BHUBANESWAR: In a bid to bring more reforms in the Mines and Minerals (Development and Regulation) Act, 1957, the Ministry of Mines has proposed to allow transfer of letter of intent (LoI) for mining lease to a successful bidder on acquiring a company through insolvency route.

The Minerals (Other than Atomic and Hydro Carbons Energy Mineral) Concession Rules, 2016, provide a provision for transfer of mining lease or prospecting licence-cum-mining lease granted through auction route.However, the rule is silent on transfer of LoI. The Mines Ministry has now come out with a draft proposal to amend the relevant rule under the Act to address this issue. 

“It has been noticed by the Ministry that the State governments are facing difficulty in cases where the successful bidder (that has received LoI from the State) got dissolved due to various reasons and after due proceedings as per Insolvency and Bankruptcy Code (IBC) of NCLT and the ownership of the company has been changed from the preferred bidder to the company which has acquired the company through IBC Code in transfer of LoI because of non-availability of such provision in the rule,” the draft proposal said.

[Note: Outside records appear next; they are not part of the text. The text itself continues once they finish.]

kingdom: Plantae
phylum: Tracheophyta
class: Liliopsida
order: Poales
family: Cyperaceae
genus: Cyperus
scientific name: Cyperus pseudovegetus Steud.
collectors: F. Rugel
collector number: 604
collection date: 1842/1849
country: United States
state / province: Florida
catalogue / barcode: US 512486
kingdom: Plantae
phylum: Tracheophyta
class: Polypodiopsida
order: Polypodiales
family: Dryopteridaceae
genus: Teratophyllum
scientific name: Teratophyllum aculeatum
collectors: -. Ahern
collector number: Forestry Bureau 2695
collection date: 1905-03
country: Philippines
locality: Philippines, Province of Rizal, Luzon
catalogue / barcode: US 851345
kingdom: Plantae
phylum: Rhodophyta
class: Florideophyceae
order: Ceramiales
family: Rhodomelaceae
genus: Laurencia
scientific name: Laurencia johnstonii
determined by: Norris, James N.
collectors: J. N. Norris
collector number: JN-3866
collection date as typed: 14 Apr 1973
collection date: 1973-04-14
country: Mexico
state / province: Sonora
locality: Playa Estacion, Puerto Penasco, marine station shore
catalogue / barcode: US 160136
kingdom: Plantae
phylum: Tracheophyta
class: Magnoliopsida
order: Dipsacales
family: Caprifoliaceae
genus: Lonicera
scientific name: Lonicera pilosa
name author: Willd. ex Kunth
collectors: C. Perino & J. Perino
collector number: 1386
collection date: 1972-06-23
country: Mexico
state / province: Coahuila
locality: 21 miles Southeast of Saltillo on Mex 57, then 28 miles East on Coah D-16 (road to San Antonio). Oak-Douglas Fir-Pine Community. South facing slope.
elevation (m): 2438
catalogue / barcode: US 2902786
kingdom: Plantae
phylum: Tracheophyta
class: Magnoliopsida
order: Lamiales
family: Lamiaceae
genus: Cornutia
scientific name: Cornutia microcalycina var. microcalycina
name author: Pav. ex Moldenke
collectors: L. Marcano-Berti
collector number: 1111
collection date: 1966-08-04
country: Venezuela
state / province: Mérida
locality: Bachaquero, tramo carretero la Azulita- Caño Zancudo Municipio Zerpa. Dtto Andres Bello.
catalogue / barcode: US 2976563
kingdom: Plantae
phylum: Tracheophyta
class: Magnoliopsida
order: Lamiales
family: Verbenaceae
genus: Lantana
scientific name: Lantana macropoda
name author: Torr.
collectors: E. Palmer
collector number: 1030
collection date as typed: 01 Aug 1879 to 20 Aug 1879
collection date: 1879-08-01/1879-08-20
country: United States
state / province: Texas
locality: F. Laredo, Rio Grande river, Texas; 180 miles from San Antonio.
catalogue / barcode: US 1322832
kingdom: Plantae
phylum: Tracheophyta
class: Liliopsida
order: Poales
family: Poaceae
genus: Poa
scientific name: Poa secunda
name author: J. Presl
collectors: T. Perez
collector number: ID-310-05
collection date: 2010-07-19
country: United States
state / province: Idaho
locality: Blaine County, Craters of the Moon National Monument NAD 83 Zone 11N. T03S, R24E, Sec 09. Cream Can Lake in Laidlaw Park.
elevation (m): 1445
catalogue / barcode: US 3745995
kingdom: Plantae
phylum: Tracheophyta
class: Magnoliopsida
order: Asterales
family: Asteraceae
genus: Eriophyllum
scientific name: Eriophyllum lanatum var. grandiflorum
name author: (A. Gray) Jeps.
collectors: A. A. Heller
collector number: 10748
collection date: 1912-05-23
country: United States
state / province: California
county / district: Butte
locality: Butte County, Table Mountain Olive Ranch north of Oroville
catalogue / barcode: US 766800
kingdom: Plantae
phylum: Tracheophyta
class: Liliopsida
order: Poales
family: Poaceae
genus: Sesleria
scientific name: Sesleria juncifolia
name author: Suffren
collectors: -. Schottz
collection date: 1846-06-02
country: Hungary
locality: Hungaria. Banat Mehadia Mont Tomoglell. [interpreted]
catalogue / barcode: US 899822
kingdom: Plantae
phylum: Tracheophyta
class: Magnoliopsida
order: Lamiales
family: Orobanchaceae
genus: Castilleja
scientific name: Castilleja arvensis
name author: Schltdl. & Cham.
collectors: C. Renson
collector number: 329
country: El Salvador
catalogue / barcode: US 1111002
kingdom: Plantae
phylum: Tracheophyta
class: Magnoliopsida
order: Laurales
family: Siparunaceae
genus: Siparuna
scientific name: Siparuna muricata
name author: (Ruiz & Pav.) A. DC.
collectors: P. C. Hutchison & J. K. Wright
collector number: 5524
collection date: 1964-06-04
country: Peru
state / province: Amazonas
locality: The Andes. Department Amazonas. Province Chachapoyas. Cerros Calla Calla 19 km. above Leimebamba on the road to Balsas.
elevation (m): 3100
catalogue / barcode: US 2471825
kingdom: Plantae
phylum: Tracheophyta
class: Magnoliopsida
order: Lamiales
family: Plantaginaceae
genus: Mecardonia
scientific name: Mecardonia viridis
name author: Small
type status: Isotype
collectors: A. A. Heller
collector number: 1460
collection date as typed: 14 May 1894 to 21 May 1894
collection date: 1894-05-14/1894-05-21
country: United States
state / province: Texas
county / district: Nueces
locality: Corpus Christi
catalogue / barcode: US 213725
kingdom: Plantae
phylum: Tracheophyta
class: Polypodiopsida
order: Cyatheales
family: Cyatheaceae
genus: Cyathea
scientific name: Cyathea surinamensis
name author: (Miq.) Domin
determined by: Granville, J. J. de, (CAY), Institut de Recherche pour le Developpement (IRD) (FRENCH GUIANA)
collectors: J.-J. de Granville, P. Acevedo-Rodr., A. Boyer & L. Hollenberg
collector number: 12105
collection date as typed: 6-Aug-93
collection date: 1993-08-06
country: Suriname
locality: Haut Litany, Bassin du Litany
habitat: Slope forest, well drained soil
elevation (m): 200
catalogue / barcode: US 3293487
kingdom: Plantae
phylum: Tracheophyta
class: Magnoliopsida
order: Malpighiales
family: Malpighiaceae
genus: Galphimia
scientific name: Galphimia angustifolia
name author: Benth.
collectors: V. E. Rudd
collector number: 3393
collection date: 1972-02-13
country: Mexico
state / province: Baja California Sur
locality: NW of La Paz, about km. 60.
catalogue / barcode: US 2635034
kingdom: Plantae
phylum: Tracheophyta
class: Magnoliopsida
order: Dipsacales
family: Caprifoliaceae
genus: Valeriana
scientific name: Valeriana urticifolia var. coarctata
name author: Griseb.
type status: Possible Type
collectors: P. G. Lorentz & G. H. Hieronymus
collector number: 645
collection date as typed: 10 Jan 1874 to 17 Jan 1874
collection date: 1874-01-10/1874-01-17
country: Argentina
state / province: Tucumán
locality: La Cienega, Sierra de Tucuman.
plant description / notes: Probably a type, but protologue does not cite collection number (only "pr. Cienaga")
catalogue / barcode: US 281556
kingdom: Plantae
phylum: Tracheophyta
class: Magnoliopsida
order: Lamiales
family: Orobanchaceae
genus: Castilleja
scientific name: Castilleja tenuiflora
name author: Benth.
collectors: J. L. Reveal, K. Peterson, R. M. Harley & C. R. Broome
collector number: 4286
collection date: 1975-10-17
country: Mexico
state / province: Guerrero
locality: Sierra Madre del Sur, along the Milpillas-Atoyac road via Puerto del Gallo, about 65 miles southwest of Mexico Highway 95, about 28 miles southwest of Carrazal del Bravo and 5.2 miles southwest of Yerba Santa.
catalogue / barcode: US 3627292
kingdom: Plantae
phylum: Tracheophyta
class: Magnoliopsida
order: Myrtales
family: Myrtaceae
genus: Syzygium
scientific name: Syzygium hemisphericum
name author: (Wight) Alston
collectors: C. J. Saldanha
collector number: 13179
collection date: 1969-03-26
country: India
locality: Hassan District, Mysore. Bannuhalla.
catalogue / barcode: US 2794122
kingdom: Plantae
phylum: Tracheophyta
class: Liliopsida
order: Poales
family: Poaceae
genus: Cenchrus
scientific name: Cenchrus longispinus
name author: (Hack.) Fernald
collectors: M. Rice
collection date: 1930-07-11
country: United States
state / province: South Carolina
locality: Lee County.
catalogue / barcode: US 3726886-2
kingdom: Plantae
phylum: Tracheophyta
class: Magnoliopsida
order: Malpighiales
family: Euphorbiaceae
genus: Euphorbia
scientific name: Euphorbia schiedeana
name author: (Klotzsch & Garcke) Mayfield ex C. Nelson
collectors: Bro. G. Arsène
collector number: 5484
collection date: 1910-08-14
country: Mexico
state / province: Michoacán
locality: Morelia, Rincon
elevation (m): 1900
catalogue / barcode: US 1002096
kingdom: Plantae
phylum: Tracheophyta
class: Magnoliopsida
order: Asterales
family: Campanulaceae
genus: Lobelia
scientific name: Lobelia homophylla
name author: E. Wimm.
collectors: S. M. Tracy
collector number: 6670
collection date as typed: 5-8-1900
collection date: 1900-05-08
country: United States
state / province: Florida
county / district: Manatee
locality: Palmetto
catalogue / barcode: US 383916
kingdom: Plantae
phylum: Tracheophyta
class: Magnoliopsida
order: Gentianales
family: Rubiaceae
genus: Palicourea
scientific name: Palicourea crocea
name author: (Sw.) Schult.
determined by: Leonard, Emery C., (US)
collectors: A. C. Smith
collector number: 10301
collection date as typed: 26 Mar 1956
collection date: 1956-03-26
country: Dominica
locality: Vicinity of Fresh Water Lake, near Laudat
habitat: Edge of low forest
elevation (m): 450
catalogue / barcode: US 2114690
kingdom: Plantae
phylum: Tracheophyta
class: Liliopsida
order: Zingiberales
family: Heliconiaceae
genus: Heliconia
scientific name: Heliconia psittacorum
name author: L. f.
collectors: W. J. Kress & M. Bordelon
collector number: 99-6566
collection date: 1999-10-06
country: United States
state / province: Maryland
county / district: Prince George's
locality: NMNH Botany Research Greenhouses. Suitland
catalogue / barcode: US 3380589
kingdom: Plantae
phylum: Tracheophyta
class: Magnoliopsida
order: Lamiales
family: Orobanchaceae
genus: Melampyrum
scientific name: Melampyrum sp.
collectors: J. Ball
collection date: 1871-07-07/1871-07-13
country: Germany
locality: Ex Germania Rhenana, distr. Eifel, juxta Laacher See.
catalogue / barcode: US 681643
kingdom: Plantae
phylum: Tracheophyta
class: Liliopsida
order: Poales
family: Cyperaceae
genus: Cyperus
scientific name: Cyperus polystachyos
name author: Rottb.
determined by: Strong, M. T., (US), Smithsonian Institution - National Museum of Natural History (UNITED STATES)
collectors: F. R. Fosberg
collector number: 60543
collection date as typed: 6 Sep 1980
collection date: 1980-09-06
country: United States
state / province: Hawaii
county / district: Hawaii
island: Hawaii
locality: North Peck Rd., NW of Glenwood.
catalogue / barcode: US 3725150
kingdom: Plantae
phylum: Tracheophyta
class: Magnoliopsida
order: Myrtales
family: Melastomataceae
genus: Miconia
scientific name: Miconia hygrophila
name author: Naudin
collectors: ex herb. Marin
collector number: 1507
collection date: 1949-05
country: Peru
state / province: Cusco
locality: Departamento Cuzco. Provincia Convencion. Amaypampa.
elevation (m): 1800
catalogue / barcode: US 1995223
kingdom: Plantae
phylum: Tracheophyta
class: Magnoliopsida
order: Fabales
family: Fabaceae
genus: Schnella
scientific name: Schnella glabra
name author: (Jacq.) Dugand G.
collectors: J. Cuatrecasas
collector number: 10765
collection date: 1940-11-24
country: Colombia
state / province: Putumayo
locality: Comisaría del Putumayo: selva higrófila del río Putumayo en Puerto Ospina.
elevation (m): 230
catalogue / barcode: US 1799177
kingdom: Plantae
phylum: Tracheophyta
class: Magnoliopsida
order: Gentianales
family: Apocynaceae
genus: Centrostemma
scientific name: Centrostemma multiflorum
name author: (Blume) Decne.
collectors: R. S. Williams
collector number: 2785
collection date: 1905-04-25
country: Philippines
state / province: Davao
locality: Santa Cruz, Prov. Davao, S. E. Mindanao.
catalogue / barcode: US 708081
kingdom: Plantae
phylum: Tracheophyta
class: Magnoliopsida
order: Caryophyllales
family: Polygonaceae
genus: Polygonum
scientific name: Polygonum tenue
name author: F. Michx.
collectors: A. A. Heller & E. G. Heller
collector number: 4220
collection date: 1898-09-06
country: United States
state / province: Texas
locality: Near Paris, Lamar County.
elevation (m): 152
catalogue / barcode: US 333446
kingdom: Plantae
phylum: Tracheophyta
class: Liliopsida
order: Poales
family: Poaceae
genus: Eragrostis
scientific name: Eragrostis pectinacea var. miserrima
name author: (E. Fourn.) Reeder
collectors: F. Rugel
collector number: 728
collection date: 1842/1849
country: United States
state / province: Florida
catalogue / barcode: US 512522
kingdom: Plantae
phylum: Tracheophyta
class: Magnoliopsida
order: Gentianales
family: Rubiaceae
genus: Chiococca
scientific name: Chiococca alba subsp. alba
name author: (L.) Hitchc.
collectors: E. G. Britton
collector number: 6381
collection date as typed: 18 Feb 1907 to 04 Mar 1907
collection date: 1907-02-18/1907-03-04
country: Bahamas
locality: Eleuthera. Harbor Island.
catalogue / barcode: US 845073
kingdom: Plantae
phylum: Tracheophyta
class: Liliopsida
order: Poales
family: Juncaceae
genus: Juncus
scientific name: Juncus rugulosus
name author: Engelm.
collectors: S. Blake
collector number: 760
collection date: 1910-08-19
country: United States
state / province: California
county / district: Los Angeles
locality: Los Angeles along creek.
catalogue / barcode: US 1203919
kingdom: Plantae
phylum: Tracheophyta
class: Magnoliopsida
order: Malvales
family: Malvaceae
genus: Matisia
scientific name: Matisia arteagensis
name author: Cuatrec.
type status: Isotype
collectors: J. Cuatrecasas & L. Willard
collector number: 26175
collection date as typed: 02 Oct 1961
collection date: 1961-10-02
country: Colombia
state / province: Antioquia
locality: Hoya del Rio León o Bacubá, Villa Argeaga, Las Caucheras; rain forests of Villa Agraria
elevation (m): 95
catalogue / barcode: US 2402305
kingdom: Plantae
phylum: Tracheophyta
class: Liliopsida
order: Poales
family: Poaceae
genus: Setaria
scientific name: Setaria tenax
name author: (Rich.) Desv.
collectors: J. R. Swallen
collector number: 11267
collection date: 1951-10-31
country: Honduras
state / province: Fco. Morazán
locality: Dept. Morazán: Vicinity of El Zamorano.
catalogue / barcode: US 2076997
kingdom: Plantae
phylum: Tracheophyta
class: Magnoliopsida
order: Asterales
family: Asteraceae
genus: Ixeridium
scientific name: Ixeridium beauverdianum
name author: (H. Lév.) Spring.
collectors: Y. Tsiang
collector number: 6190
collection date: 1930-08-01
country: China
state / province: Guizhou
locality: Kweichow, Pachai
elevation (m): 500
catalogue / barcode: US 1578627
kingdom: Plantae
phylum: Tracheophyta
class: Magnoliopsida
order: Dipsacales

Considering the problem faced by the states in such cases, amendment of the rule appropriately is necessary so that the decision taken by sub-judice bodies under IBC may be complied, the Mines Ministry said, justifying its proposal. Seeking suggestions on the draft proposal from public, State governments, mining industries and other stakeholders, the Ministry proposed to amend rule 23 of the MCR, 2016 by inserting a new sub-rule 23 A.

“The LoI issued upon auction for grant of mining lease or composite licence in accordance with the provisions of the Mineral (Auction) Rule, 2015 may be transferred in the manner specified in this rule in cases where the State government is satisfied that such transfer of letter of intent to the transferee is necessary consequent to conclusion of insolvency, liquidation, or bankruptcy proceedings, as the case may be, in respect of the original holder of the letter of intent (the transferor) by the competent tribunal or the court under the provisions of the Insolvency and Bankruptcy Code, 2016 (31 of 2016),” read the new sub-rule.

In a similar case, the Orissa High Court gave relief to three companies - ArcelorMittal Nippon Steel Limited (formerly Essar Steel India Ltd.), Tata Steel BSL Limited (formerly Bhushan Steel Ltd) and Bhushan Power and Steel. Transfer of LoI to these companies were challenged after insolvency of Essar Steel and Bhusan Steel.